_TASK SET_
**A)** According to the forum post on rigging weedeater line, what reel is part of the poster's current setup?
**B)** Rewrite the forum post on rigging weedeater line from "Bryan Young Ground" to "the reel seat.", replacing "steel" with "wire".
**C)** Carry the forum post on rigging weedeater line forward from its final sentence.
==== EXTRACT
# Rigging Weedeater line



## NoMoSurf (Oct 2, 2007)

I'm doing some serious upgrading on my shark rig this year and have a few questions on using a weedeater line leader.

A-- How are you guys attaching it to the mono topshot?

B-- when not in use (for the ride to and from) how are you managing the line? I'm guessing that there is a swivel between the line and leader that is too large to go through the rod tip. Do you guys detach the leader every time?


Since it will probably be asked, my current set-up is:
6.5 foot 80lb boat rod
Penn 114H 6/0 with:
CNC Machined S/S gear sleeve
CNC Machined S/S main gear and pinion
7+1 Carbontex drag stack (good for 45+lbs of drag)
Bryan Young Ground Flat S/S drag washer set
S/S Yoke
spooled with 600yards of 80lb Braid and getting a topshot of 100-150 mono.

Previously, I was using a 65lb topshot and was connecting straight to my 300lb 8ft steel leader. I never lost one, but i never hooked a good one either.... I had this on an 8ft rod, so I would just reel it up to the eye and put the hook into the reel seat.
========
==== PROVIDED MATERIAL
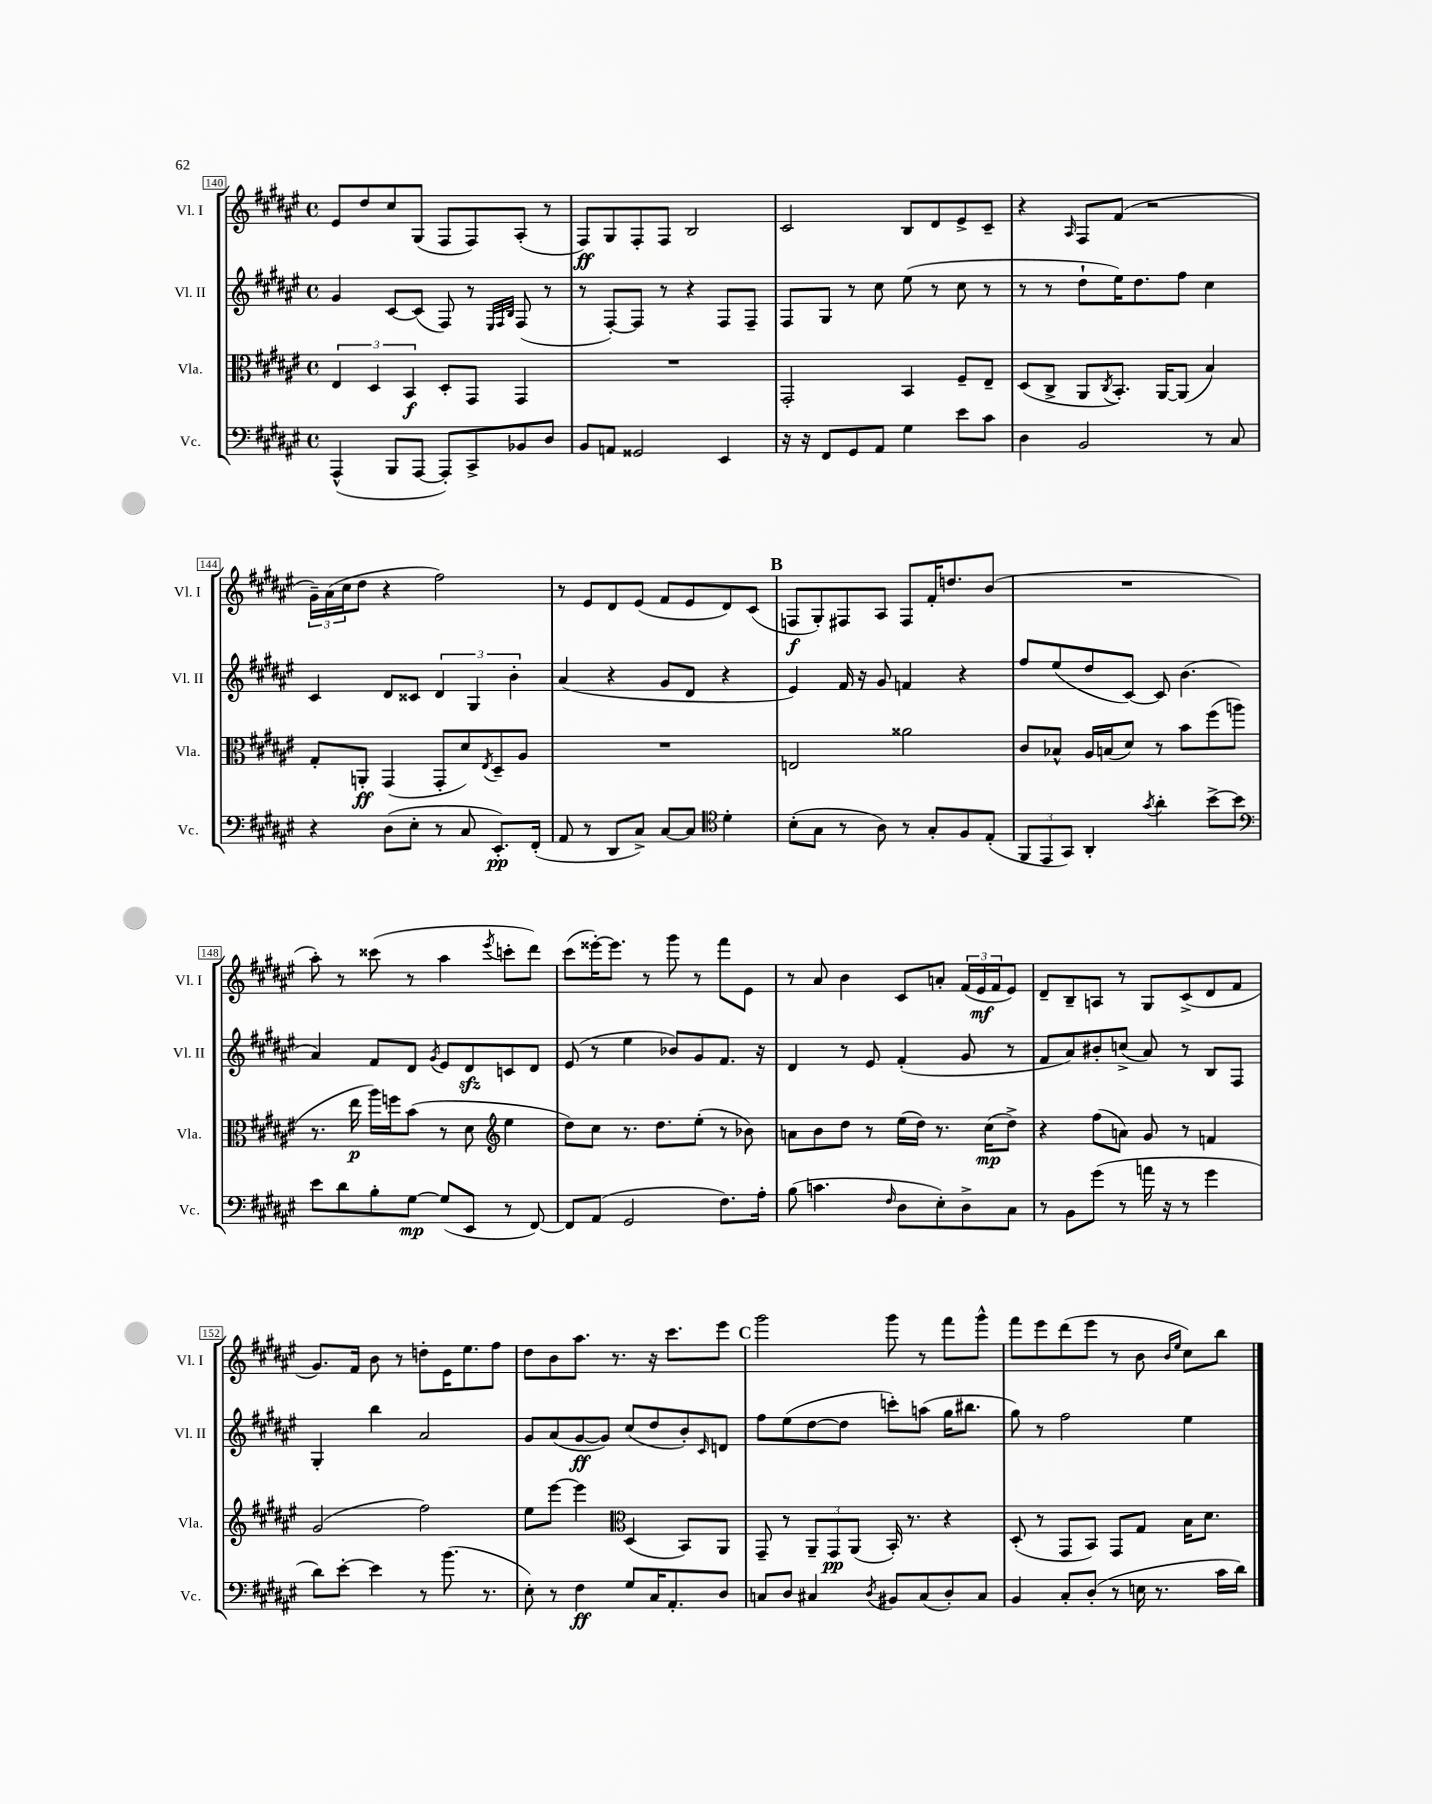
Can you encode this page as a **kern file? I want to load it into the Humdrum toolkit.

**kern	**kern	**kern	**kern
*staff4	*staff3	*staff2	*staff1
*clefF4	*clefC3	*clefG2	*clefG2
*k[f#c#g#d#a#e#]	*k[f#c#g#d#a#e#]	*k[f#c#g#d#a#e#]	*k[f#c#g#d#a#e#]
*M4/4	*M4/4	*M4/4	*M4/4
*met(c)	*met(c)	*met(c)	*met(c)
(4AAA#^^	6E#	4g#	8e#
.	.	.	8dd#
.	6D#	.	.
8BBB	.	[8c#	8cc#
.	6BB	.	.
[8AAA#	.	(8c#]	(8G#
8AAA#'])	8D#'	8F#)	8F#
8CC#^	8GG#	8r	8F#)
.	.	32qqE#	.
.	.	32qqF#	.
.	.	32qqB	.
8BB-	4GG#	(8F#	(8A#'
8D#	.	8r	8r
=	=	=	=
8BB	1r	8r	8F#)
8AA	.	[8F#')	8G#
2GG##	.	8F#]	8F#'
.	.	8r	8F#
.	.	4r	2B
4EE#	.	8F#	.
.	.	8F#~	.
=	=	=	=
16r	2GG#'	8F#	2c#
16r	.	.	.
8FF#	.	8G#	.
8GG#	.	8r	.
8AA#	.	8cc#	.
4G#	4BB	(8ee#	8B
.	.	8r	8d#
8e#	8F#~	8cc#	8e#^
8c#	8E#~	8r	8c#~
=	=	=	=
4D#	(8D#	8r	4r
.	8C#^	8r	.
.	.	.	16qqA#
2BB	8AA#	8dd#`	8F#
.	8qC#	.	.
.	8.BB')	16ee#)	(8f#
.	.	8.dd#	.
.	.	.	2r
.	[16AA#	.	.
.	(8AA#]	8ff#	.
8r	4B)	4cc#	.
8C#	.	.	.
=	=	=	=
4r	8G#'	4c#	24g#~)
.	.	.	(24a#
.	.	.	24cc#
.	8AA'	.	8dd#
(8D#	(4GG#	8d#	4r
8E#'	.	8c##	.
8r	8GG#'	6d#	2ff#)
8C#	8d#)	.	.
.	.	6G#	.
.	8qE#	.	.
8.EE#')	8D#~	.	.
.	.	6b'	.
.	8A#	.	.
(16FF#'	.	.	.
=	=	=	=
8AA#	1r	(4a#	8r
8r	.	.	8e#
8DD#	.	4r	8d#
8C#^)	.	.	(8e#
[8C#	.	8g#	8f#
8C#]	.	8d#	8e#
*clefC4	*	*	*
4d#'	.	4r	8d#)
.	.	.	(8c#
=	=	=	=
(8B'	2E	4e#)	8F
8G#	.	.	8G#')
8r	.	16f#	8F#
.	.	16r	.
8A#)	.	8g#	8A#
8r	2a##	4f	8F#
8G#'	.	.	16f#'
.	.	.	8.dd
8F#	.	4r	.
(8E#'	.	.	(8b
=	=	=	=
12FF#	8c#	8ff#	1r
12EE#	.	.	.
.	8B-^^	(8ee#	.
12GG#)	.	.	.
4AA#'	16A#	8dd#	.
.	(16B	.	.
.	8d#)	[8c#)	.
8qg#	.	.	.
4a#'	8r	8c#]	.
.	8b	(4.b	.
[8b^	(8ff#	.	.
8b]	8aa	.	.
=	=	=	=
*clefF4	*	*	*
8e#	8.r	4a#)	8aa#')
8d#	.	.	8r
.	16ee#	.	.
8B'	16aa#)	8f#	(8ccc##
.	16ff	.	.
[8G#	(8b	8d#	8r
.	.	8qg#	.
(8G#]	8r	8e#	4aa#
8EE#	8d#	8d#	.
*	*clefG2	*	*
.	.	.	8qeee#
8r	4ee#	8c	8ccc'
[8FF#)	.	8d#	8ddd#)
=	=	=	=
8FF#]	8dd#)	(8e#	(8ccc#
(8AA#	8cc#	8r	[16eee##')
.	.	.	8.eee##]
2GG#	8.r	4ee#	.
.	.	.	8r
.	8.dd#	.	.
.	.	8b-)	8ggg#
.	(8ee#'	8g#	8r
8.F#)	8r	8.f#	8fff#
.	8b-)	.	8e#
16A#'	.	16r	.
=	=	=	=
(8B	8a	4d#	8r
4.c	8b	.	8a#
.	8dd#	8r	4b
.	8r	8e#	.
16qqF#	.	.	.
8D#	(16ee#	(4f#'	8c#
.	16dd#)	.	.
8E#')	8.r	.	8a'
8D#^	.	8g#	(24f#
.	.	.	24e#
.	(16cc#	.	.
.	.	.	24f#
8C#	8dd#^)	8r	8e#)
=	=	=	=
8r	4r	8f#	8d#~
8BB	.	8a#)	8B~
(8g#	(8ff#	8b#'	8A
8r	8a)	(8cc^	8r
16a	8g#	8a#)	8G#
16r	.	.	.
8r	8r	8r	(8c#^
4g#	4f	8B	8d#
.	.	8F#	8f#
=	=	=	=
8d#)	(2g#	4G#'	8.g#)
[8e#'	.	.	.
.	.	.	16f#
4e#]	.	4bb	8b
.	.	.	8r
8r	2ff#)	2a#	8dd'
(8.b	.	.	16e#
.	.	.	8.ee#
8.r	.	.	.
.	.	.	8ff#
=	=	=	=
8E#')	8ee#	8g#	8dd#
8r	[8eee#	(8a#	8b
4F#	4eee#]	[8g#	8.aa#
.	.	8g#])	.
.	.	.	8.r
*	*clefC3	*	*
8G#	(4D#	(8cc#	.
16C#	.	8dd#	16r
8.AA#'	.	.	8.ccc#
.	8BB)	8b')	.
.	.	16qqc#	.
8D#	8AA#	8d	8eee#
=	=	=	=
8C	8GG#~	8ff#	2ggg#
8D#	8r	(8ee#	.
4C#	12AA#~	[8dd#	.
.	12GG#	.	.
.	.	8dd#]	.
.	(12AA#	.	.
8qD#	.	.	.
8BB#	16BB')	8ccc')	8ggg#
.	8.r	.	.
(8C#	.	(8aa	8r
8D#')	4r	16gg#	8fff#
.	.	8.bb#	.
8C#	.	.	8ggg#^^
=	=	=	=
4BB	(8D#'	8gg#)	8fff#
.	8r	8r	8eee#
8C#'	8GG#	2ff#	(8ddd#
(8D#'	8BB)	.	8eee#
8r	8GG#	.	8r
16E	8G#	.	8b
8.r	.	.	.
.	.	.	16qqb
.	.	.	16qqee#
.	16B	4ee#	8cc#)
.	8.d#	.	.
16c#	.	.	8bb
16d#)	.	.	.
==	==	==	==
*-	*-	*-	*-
========
_RESPONSES_
**A)** A Penn 114H 6/0.

**B)**
Bryan Young Ground Flat S/S drag washer set
S/S Yoke
spooled with 600yards of 80lb Braid and getting a topshot of 100-150 mono.

Previously, I was using a 65lb topshot and was connecting straight to my 300lb 8ft wire leader. I never lost one, but i never hooked a good one either.... I had this on an 8ft rod, so I would just reel it up to the eye and put the hook into the reel seat.

**C)**
----------



## ChileRelleno (Jul 7, 2012)

My shark leaders are aprox 30' long, so yes, they're detached every time and are coiled and stored in 1gal Ziploc bags, 
I use a five (5) turn San Diego Jam Knot to connect my 100# mono to the 500# barrel swivel.
I keep my line through the rod's eyes and tie back to the reel at a harness lug.


----------



## lowprofile (Jan 6, 2013)

400lb swivel on one end and another 400lb+ snap swivel on the other. Make it about 20ft. Make your wire leaders about 6ft and put a large loop on the end or another swivel. This way you can break it all down and replace mono/wire as needed. 

Some people (including myself) like long line clips and loops in place of the snap swivels. But both work.

Attach a 400lb BB snap swivel to your main line so you can attach the leader. Re tie at least every trip.


----------



## NoMoSurf (Oct 2, 2007)

Are you using weedeater line in your leader or are you 30ft of steel?

Lowprofile. How are you terminating the weedeater line?  Obviously too thick for knots. Are you using crimps? If so, what size.

What do you guys think of the 80lb braid? Sufficient? Or do I need to move up to some 120 or 150? Or should I add another 300 yards of the 80? My spool is only about 1/2 to 2/3 full.


----------



## ThaFish (Feb 27, 2013)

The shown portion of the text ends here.